M2=H2: F is for Fireplace

Don’t you just love curling up by a crackling fire in dreary, cold weather? While fireplaces add ambiance and comfort to your home, they do require periodic maintenance to keep them burning brightly. Here are steps you can take to keep your fireplace in flame-ready condition.


WOOD BURNING FIREPLACES: The first time you use your fireplace, be sure you have it properly outfitted before doing anything else. Every wood-burning fireplace must have a hearth, andirons or a grate and a properly-sized screen to prevent embers from popping onto your flooring. First, test your fireplace to ensure all is set to begin using. Open the damper, place a newspaper on the andirons/grate, and light it. Take note to see that the smoke is drawn up the chimney. If so, you may begin using your fireplace.

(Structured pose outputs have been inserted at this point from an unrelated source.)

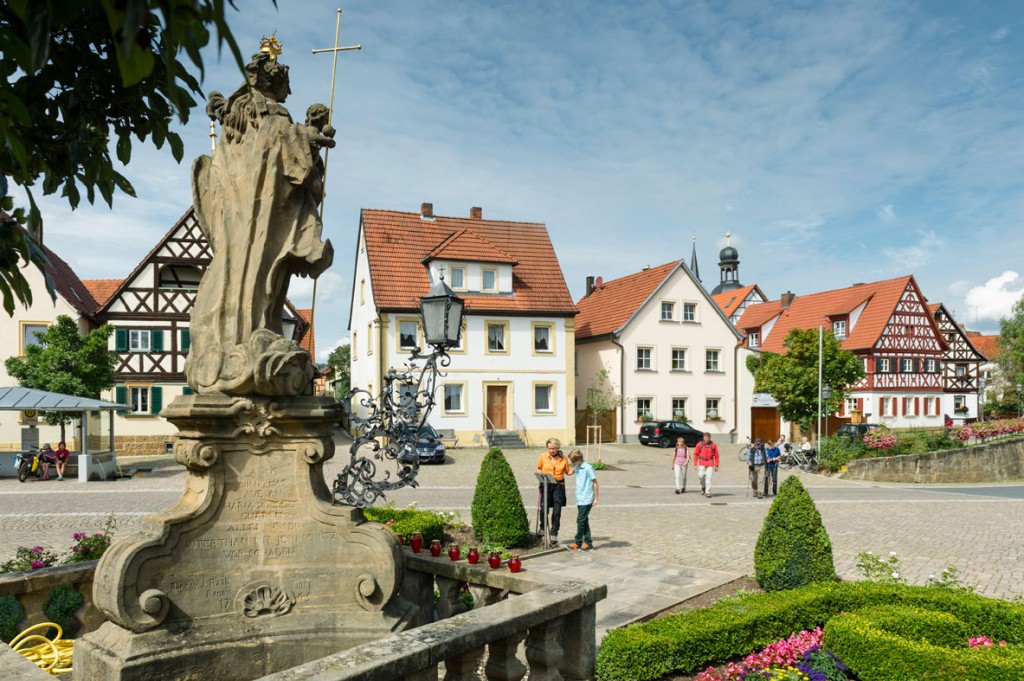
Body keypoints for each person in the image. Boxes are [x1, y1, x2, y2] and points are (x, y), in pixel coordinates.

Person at [536, 437, 573, 541]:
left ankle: (554, 533)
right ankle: (542, 527)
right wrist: (540, 474)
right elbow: (539, 468)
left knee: (557, 510)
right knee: (544, 509)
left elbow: (567, 471)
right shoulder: (543, 456)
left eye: (553, 449)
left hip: (558, 485)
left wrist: (576, 469)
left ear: (557, 448)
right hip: (546, 483)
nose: (551, 451)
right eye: (549, 448)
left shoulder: (563, 458)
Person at [567, 450, 598, 551]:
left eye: (574, 462)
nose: (572, 464)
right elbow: (569, 473)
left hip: (587, 498)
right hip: (580, 498)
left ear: (579, 459)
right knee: (584, 521)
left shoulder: (588, 468)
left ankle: (578, 542)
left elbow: (595, 483)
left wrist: (596, 498)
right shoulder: (578, 467)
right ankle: (588, 543)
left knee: (580, 520)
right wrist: (574, 467)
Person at [693, 432, 720, 498]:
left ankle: (708, 491)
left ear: (709, 438)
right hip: (702, 462)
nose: (706, 439)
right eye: (705, 437)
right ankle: (703, 486)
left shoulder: (713, 445)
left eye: (708, 438)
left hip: (710, 463)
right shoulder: (699, 444)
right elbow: (695, 454)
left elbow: (717, 456)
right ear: (703, 438)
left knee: (709, 477)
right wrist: (695, 464)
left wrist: (717, 465)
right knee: (700, 475)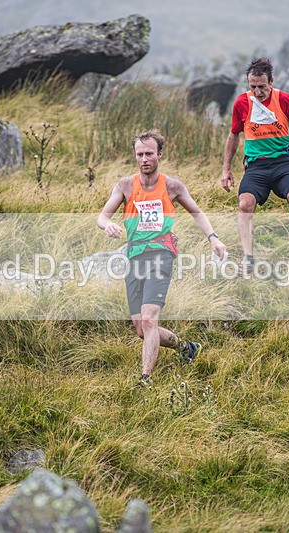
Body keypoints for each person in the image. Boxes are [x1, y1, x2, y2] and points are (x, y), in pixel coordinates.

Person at [97, 129, 226, 386]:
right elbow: (102, 216)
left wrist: (213, 237)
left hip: (161, 254)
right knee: (141, 329)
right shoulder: (125, 185)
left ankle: (145, 379)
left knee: (149, 319)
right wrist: (107, 225)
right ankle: (187, 348)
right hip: (134, 256)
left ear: (159, 155)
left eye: (149, 153)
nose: (144, 158)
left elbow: (198, 213)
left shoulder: (172, 186)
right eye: (139, 154)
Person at [221, 57, 289, 270]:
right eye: (253, 87)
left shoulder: (284, 100)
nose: (257, 92)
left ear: (271, 82)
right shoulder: (241, 103)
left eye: (262, 87)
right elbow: (233, 135)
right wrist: (226, 169)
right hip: (256, 166)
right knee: (244, 205)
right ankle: (249, 259)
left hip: (283, 163)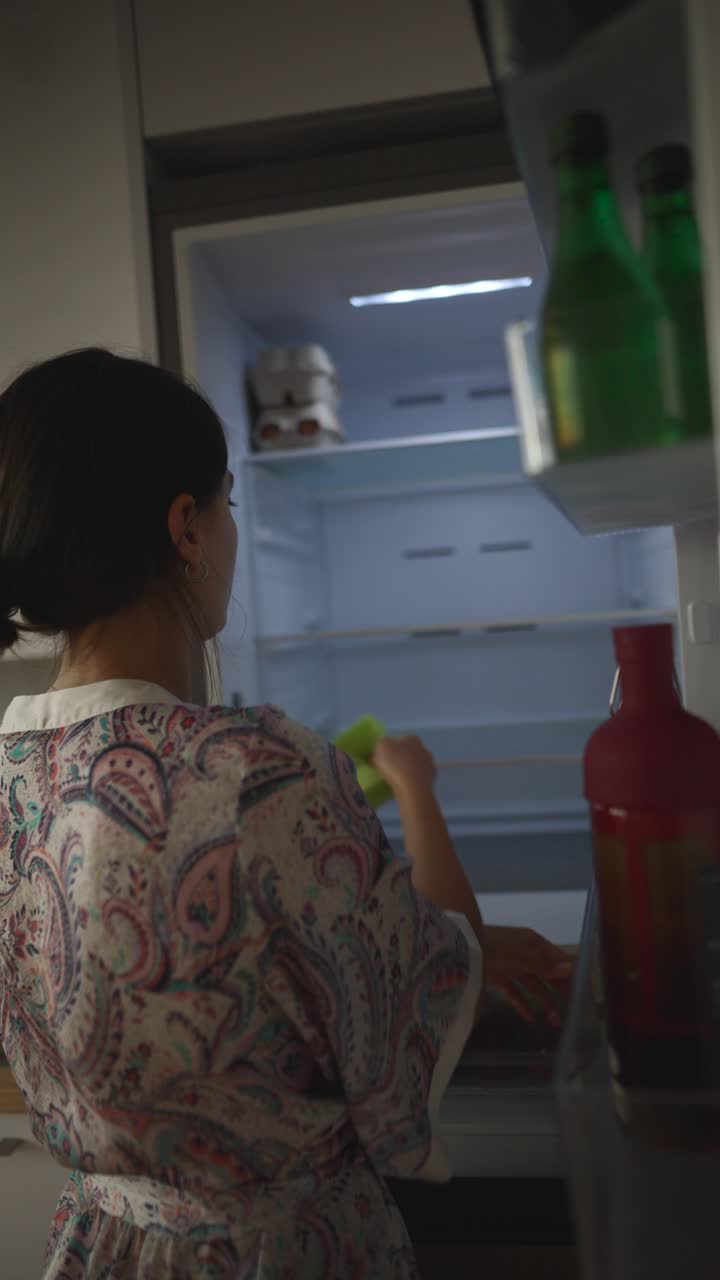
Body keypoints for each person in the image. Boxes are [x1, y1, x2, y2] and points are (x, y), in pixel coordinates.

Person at [0, 349, 571, 1279]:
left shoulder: (11, 766)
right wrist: (415, 788)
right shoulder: (256, 772)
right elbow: (406, 1024)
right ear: (185, 526)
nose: (229, 533)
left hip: (100, 1247)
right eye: (226, 503)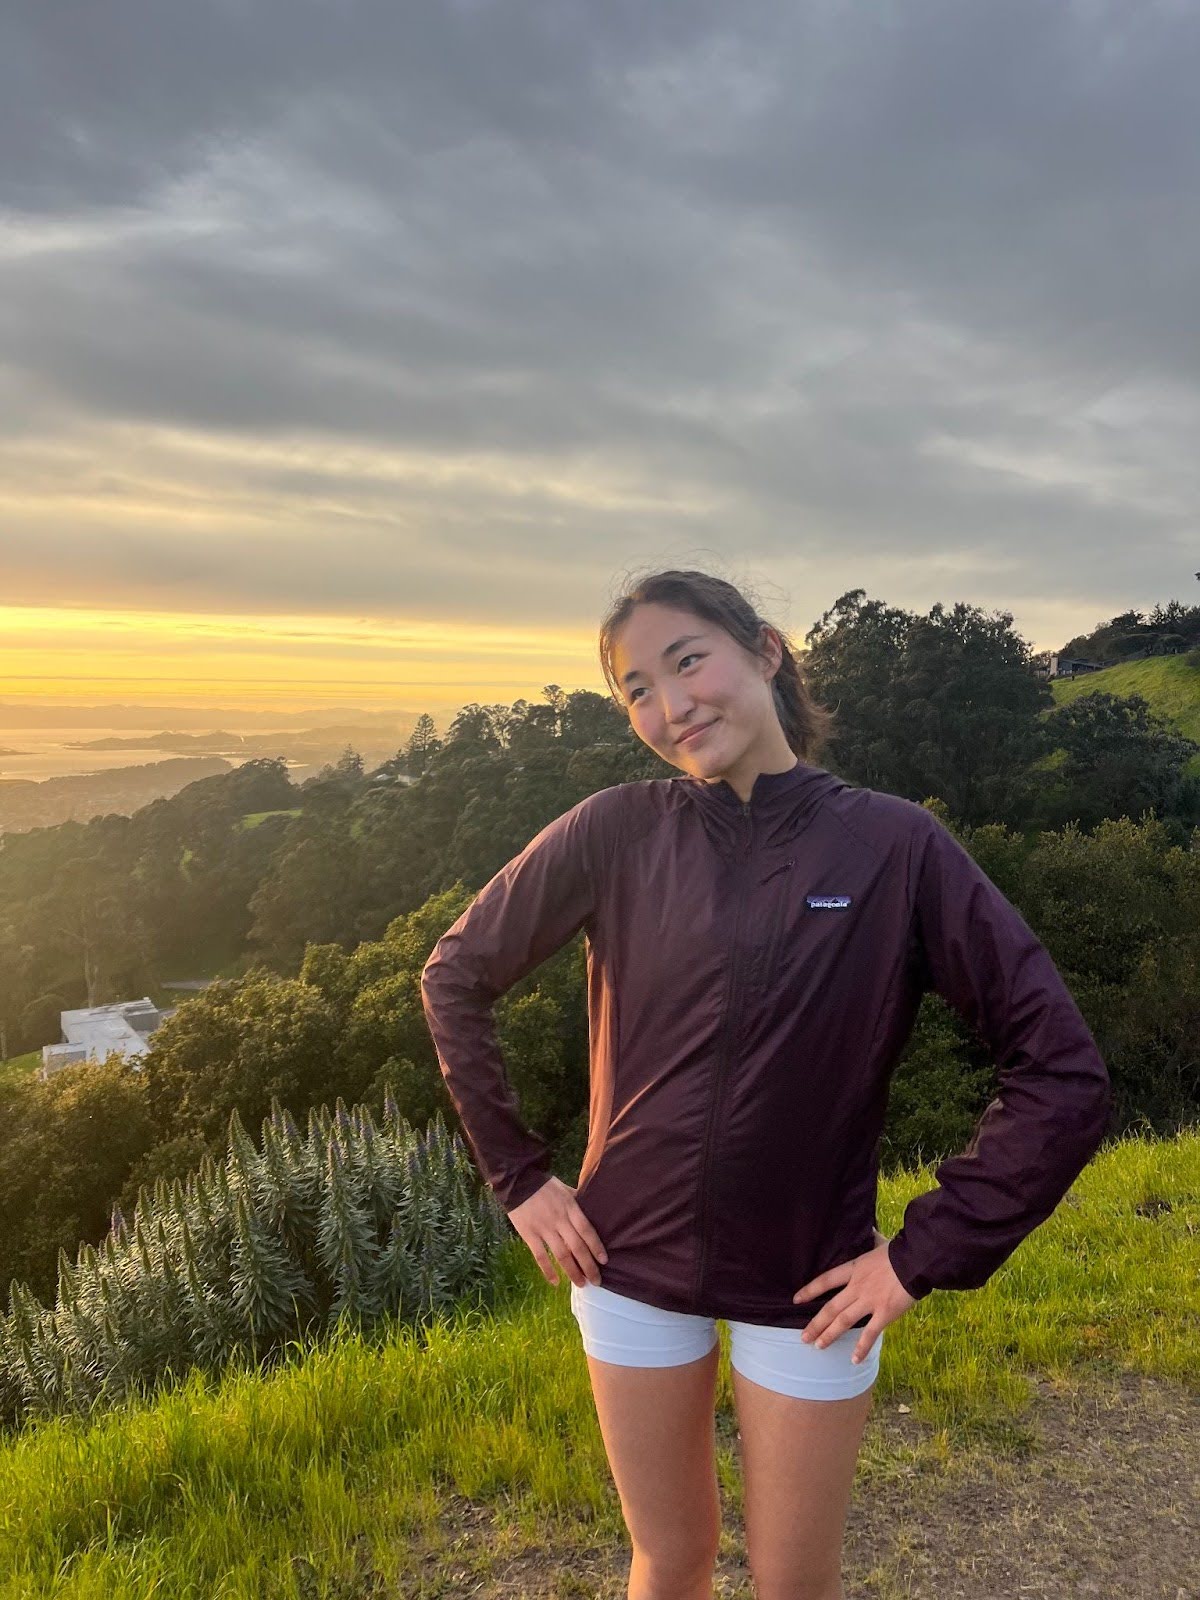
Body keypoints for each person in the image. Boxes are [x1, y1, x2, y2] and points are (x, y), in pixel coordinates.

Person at [420, 567, 1113, 1600]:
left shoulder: (893, 845)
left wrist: (922, 1253)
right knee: (669, 1558)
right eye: (637, 689)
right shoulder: (616, 830)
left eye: (687, 660)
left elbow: (1063, 1071)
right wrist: (518, 1177)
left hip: (812, 1289)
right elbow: (454, 976)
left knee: (793, 1582)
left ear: (766, 650)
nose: (670, 704)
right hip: (626, 1265)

When using your fireplace, you must always open the damper first. But when not using the fireplace, close the damper to avoid losing warmth or coolness in your room.

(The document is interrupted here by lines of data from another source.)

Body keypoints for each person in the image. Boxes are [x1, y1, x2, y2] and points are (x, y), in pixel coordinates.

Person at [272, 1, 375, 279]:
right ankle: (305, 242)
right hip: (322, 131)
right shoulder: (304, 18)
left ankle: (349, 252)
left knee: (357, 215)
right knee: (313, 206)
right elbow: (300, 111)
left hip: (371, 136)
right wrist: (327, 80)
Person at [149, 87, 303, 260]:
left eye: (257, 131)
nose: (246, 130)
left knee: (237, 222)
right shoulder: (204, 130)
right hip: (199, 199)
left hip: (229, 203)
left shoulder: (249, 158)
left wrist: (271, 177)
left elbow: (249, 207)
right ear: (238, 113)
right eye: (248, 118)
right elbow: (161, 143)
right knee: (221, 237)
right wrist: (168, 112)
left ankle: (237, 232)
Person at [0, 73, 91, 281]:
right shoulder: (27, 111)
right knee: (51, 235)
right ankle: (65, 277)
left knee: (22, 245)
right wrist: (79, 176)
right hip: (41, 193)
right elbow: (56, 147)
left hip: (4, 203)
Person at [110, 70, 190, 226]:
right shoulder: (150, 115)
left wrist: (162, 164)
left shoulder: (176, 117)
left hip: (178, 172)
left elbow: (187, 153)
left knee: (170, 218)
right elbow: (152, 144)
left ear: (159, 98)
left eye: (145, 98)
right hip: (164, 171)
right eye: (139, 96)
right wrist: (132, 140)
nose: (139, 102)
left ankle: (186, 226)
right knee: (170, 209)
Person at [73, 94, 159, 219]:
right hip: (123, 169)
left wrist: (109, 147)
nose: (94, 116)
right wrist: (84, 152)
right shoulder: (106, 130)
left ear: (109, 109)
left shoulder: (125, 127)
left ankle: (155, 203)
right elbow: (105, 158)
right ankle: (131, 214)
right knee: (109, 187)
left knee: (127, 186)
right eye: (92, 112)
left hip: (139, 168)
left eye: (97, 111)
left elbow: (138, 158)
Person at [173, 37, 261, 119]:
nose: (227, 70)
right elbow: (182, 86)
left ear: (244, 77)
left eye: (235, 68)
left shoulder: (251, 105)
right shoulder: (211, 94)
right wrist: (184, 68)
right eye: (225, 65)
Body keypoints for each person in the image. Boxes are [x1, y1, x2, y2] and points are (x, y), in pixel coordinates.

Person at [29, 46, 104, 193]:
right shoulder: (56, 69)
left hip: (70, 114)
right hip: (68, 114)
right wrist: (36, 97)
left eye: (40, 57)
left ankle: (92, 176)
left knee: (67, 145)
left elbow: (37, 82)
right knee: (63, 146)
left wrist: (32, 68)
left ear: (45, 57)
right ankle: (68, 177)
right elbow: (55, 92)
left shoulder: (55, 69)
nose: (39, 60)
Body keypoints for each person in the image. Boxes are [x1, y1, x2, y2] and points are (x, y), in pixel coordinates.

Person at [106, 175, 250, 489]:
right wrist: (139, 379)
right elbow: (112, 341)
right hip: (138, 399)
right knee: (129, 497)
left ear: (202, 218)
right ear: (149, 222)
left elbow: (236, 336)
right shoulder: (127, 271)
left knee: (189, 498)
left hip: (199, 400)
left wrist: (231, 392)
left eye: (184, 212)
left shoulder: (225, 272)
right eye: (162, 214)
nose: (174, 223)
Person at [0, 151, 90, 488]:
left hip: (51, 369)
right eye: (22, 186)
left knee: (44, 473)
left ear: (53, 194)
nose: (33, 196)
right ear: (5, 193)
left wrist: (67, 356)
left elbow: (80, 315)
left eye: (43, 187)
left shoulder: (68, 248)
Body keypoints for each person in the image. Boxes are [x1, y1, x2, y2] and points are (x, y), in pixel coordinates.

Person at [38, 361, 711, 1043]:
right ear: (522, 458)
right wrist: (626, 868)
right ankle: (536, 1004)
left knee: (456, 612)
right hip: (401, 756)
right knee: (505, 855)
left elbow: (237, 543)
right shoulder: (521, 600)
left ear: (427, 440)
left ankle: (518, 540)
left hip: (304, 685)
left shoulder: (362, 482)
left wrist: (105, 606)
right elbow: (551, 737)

A hazard of wood-burning fireplaces is a substance called creosote. Creosote is created when tar and moisture combine in your chimney and build an increasingly thicker residue. It is dangerous because it becomes a fire hazard. You can take several steps to deal with creosote. First, never burn fresh wood or a soft wood such as pine logs – both create tar. Second, avoid large, smoldering fires. Third, get the fireplace and chimney professionally inspected and cleaned on a yearly basis.

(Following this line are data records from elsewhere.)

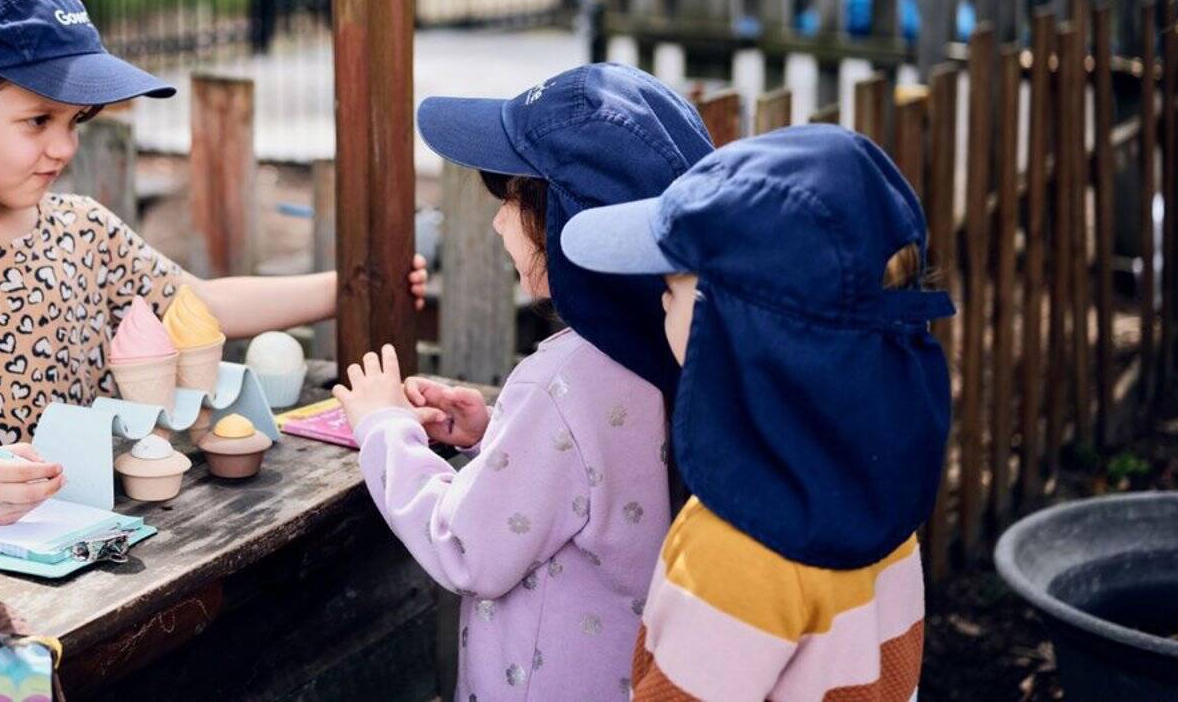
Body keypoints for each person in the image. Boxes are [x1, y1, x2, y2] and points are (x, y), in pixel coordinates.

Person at [0, 0, 427, 522]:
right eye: (39, 120)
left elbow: (200, 305)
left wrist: (352, 286)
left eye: (75, 121)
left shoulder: (83, 229)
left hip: (94, 535)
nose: (64, 147)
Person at [334, 64, 716, 700]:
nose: (497, 222)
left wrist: (384, 429)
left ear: (566, 223)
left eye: (512, 199)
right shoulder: (679, 344)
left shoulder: (561, 383)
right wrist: (496, 436)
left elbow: (466, 546)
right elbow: (604, 481)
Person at [560, 123, 954, 701]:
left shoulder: (731, 553)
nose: (660, 296)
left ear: (736, 329)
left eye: (674, 283)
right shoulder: (876, 491)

During the burning season, you may do simple cleaning to keep your fireplace looking like new. Avoid chemicals and abrasive cleansers. For glass and the exterior surfaces, just wipe with a soft, damp cloth.

GAS FIREPLACES: Gas fireplaces have less maintenance than wood-burning ones. Gas fireplaces may have a chimney, or they may simply vent outside through the wall. At the onset of the season, check that the vent or chimney is clear of bird nests or debris.

As with any other gas appliance, gas fireplaces should be used wisely. Never smoke while cleaning or lighting the pilot light. Also, if you think there is a gas leak, evacuate your home and call your gas company from outside the home, as a mobile phone can ignite gas.

To clean the fireplace, use a damp cloth on the metal parts and a glass cleaner on the glass. Annually, vacuum and brush the burner/control area (with the pilot and the gas turned off). Carefully dust the fragile logs with a soft brush. If a log breaks, do not use the fireplace until you have replaced it.